3. Der Senat hat in diesen Entscheidungen zu erkennen gegeben, dass die bisherigen hohen Anforderungen der Rechtsprechung an die Umstände, mit denen ein Anfangsverdacht im Vaterschaftsanfechtungsverfahren zu begründen ist, zu überdenken sein werden (BGH, Urt. v. 12.1.2005 BGHZ 162, 1 = BGHReport 2005, 503 = MDR 2005, 632 = FamRZ 2005, 340 ff.; Urt. v. 12.1.2005 - XII ZR 60/03, FamRZ 2005, 342 ff., jeweils unter 2). Ob die vom Kläger hier vorgebrachten Verdachtsmomente (dunklere Hautfarbe, fehlende Ähnlichkeit) einen ausreichenden Anfangsverdacht zu begründen vermochten, kann hier jedoch dahinstehen.

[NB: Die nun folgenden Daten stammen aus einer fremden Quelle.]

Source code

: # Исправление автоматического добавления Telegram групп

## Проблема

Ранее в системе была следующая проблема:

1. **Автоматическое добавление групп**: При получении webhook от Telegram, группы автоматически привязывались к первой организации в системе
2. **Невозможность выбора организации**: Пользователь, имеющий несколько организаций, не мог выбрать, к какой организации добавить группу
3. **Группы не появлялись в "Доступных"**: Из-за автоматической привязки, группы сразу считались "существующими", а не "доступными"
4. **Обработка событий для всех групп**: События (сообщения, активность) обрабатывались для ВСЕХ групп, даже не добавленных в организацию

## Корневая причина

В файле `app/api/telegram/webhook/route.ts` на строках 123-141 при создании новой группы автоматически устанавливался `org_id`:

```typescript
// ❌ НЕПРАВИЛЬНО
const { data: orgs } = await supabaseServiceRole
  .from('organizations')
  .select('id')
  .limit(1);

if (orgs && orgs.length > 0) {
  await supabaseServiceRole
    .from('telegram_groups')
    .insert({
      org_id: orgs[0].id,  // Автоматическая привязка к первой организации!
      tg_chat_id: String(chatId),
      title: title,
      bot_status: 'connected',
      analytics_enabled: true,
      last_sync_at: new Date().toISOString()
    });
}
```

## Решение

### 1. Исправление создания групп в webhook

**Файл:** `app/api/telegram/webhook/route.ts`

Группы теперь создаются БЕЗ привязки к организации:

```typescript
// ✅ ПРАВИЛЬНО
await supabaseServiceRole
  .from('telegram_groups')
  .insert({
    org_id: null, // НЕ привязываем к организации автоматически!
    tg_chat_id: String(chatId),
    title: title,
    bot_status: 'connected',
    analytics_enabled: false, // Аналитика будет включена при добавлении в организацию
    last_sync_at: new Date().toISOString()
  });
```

Denn es kommt nicht darauf an, ob das Berufungsgericht die Klage bereits wegen des vorgelegten Privatgutachtens für schlüssig gehalten hat, wovon angesichts der Begründung der Revisionszulassung auszugehen sein dürfte. Auch wenn das Berufungsgericht den weiteren Vortrag des Klägers in Verbindung mit dem in der mündlichen Verhandlung vom 27.11.2003 überreichten Lichtbild des Beklagten und seiner Schwestern als schlüssig angesehen und deswegen Beweis erhoben hat, wie die Revisionserwiderung dem vor Einholung des gerichtlichen Gutachtens erteilten Hinweis des Vorsitzenden vom 4.3.2004 entnimmt, ergäbe sich nichts anderes. Ferner bedarf es keiner Entscheidung, in welchem Umfang eine solche Beurteilung der revisionsrechtlichen Prüfung unterliegt. Denn auch dann, wenn das Berufungsgericht mangels Schlüssigkeit der Klage die Einholung eines Gutachtens eines öffentlich bestellten und beeidigten Sachverständigen für Blutgruppengutachten nicht hätte anordnen dürfen, führt dieser Verfahrensfehler nicht zur Aufhebung des auf dieses Gutachten gestützten Urteils.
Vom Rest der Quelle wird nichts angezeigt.